Some games are universal – examples of them can be found in the Northern mountains of the United Kingdom, while others in South America. Called Meirelles, The Mill Game, or Nine Man Morris, in India the game exists as Navakankari. “Navakankari” means “nine pebbles”. And in Barikot, archeologists have found the unique game board in an ancient city square that existed in 800 BC.
Played on a board that is three squares inside each other, linked by horizontal and vertical “windmill arms”, the board is instantly recognizable, and you can find the pattern on top of Egyptian Temples as well as European Illuminated Texts. It is the pattern carved into a rock that Titania, in A Midsummer Night’s Dream, says “is filled up with mud.”
The game is simple. Align three of your stones in a row so that you may steal a stone from the other player. The board starts empty, you take turns placing stones and eventually moving them along the lines. When one player has less than three stones, the other wins.

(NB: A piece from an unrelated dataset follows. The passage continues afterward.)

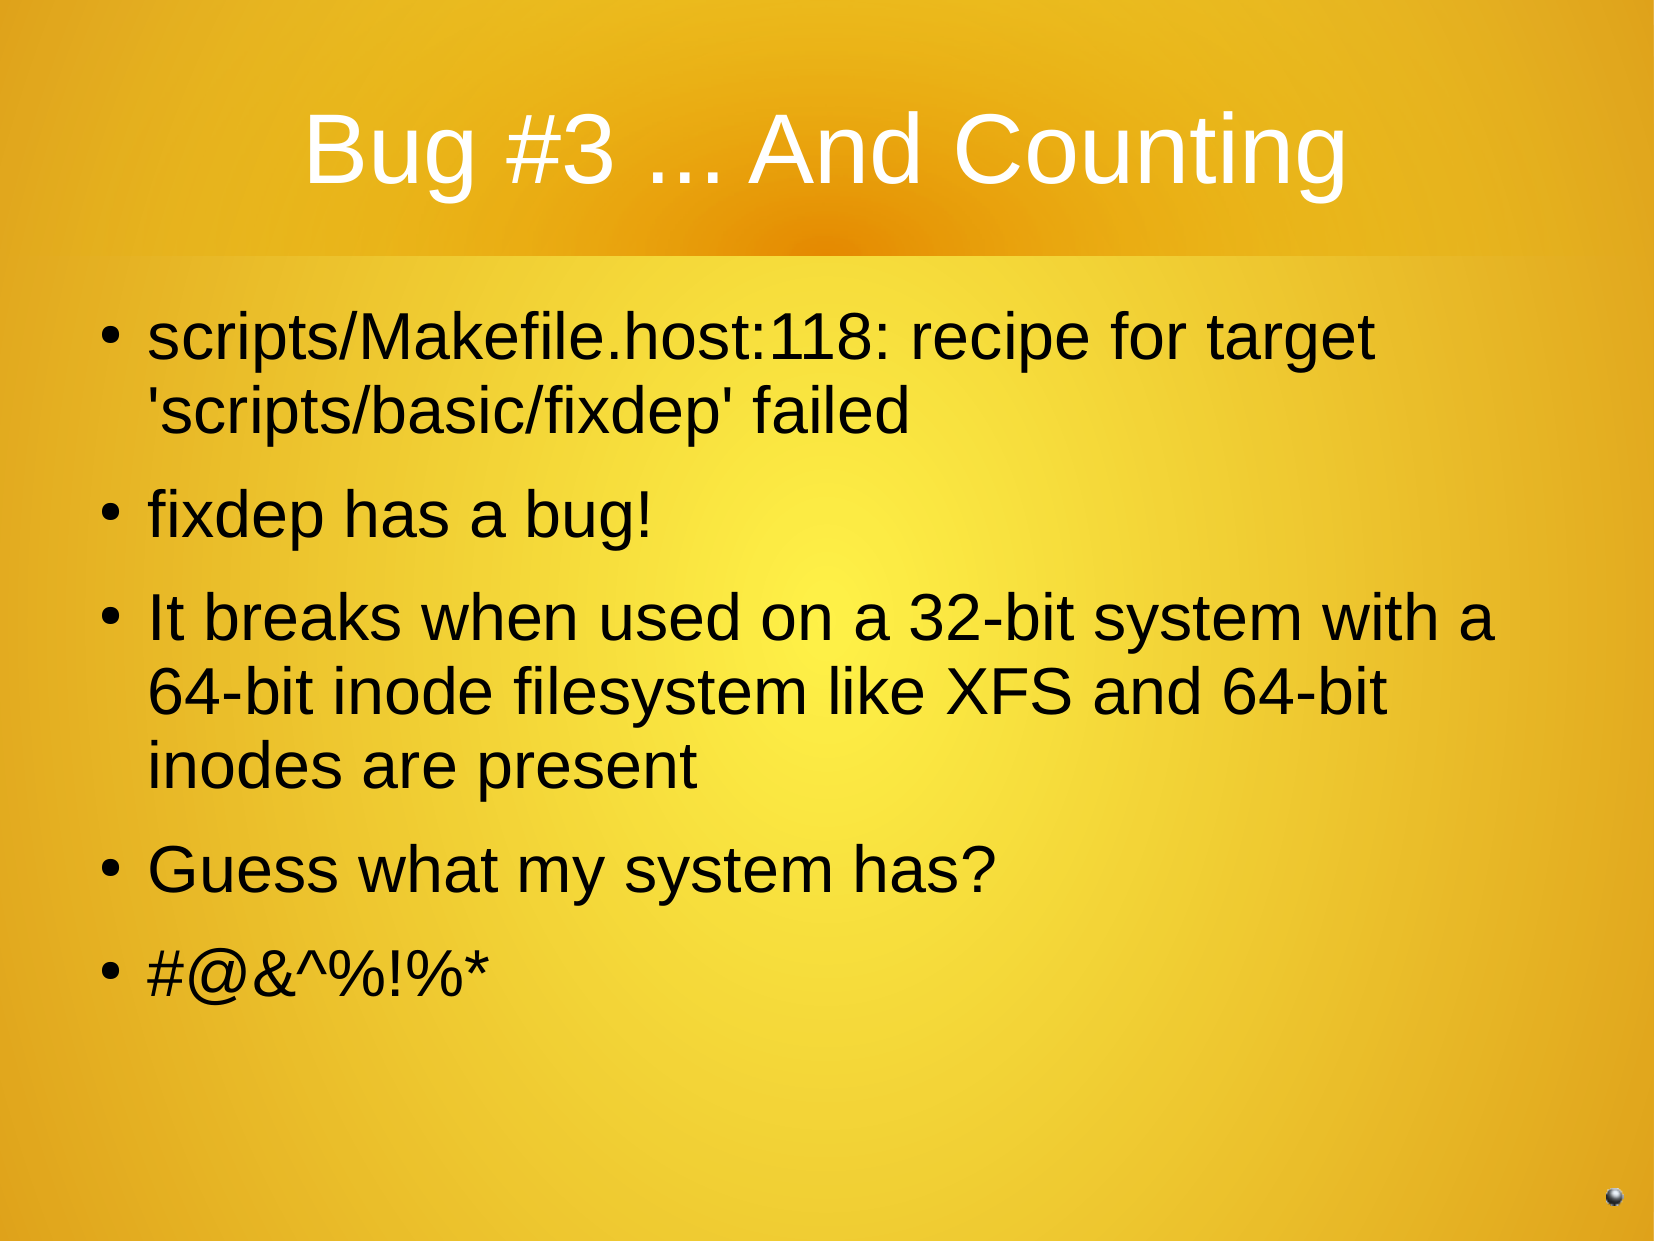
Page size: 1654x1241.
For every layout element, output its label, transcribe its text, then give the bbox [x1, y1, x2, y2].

picture [1606, 1188, 1624, 1206]
title Bug #3 ... And Counting [82, 47, 1571, 252]
text_box [82, 299, 1571, 1019]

Of course, it should be no surprise that the game made it to India. After all, Barikot is the site of an ancient fortified town recorded to have been captured by Alexander the Great himself. With soldiers traveling from so far away, of course, they would bring with them the games they learned along the way. Or was it the other way around?
The strangest thing about this nine-piece-a-side game is that no historian has been able to agree on where it originated. Maybe it was India that introduced it to the Greeks and, from there, all of Europe? It is definitely possible.
There is something special about exploring the games of ancient India. So many of them are not about clear winning but are about predetermined paths and inevitability. For others, a stalemate is a win because rarely is there an overwhelming victory in life. Games reflect the environment of the ancient world, from the dangers of big prey to the beauty of simple shells.
The ancient board games of India also show just how important the country has always been as the center of the trading world. Its ancient games were the precursors to chess and backgammon, while ancient merchants would also play games you’d more likely expect to see in Egypt, China, or Rome.
Perhaps the craziest aspect of exploring ancient Indian board games is when one recognizes the games we play today in them. That Snakes and Ladders is ancient can be unsettling, while Chataruga didn’t pass through many evolutions before becoming the most popular game in the world – Chess.
If there is a culture we most have to thank when we sit around the family table during the holidays, it would be hard to argue for anywhere other than India.